SELECTION ::
start

Keyboard shortcuts

Press or to navigate between chapters

Press S or / to search in the book

Press ? to show this help

Press Esc to hide this help

Chapter 9: Output Formatters

The output module converts raw evaluation results into structured, consumable formats. It supports human-readable text output compatible with the GNU file command, pretty-printed JSON for single-file analysis, and compact JSON Lines for multi-file batch processing.

Module Structure

The output module is organized across three files:

  • src/output/mod.rs – Core data structures (EvaluationResult, MatchResult, EvaluationMetadata) and the conversion layer from evaluator types to output types, including tag enrichment via a shared LazyLock<TagExtractor>.
  • src/output/json.rs – JSON-specific types (JsonMatchResult, JsonOutput, JsonLineOutput) and formatting functions for pretty-printed and compact JSON output.
  • src/output/text.rs – Text formatting functions that produce GNU file-compatible output.

Core Data Types

output::MatchResult

Represents a single magic rule match in the output layer. Created by converting from an evaluator-level RuleMatch, with additional fields for structured output.

#![allow(unused)]
fn main() {
pub struct MatchResult {
    pub message: String,           // Human-readable description
    pub offset: usize,             // Byte offset where match occurred
    pub length: usize,             // Number of bytes examined
    pub value: Value,              // Matched value (Bytes, String, Uint, Int)

end

GIVEN REQUEST 1 :: Reproduce word for word the passage of the output formatters chapter that opens with the words containing "The output module is" and closes with "compact JSON output.".

SUPPLIED DATA ::
start

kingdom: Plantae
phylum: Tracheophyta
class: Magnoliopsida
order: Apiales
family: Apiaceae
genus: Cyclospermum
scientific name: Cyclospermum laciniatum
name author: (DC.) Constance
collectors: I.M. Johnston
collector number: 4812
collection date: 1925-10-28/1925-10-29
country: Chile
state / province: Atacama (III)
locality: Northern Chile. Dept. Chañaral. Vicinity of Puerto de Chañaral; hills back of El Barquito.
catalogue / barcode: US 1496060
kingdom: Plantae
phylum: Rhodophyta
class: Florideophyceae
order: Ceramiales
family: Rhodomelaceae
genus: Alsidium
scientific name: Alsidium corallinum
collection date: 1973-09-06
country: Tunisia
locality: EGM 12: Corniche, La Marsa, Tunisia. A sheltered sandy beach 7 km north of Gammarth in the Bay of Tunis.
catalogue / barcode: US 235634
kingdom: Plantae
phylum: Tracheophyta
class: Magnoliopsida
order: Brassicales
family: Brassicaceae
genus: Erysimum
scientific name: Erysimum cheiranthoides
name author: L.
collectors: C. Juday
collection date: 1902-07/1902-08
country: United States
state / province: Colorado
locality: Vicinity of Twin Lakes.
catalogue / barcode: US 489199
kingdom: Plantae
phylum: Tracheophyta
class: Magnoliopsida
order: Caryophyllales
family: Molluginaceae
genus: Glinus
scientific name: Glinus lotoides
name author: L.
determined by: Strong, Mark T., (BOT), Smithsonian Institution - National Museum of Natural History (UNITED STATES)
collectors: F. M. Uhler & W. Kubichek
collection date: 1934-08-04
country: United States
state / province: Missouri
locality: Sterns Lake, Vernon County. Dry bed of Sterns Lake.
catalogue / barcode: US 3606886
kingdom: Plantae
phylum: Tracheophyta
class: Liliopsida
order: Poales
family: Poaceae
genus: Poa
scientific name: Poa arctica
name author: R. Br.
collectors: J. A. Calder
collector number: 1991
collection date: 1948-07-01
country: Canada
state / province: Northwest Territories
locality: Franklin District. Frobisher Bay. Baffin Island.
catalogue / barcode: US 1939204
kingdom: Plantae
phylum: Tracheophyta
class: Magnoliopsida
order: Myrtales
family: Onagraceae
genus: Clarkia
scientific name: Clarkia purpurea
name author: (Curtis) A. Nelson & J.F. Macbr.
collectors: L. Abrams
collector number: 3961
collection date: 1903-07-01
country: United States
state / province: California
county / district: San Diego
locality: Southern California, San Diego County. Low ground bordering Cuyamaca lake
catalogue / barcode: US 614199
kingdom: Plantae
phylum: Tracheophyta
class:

end

GIVEN REQUEST 2 :: Recast the rows from the line containing "collectors: J. A. Calder" through the line containing "catalogue / barcode: US 614199" as a numbered list, leaving out blank lines.

WRITTEN REPLY 1 ::
The output module is organized across three files:

  • src/output/mod.rs – Core data structures (EvaluationResult, MatchResult, EvaluationMetadata) and the conversion layer from evaluator types to output types, including tag enrichment via a shared LazyLock<TagExtractor>.
  • src/output/json.rs – JSON-specific types (JsonMatchResult, JsonOutput, JsonLineOutput) and formatting functions for pretty-printed and compact JSON output.

WRITTEN REPLY 2 ::
1. collectors: J. A. Calder
2. collector number: 1991
3. collection date: 1948-07-01
4. country: Canada
5. state / province: Northwest Territories
6. locality: Franklin District. Frobisher Bay. Baffin Island.
7. catalogue / barcode: US 1939204
8. kingdom: Plantae
9. phylum: Tracheophyta
10. class: Magnoliopsida
11. order: Myrtales
12. family: Onagraceae
13. genus: Clarkia
14. scientific name: Clarkia purpurea
15. name author: (Curtis) A. Nelson & J.F. Macbr.
16. collectors: L. Abrams
17. collector number: 3961
18. collection date: 1903-07-01
19. country: United States
20. state / province: California
21. county / district: San Diego
22. locality: Southern California, San Diego County. Low ground bordering Cuyamaca lake
23. catalogue / barcode: US 614199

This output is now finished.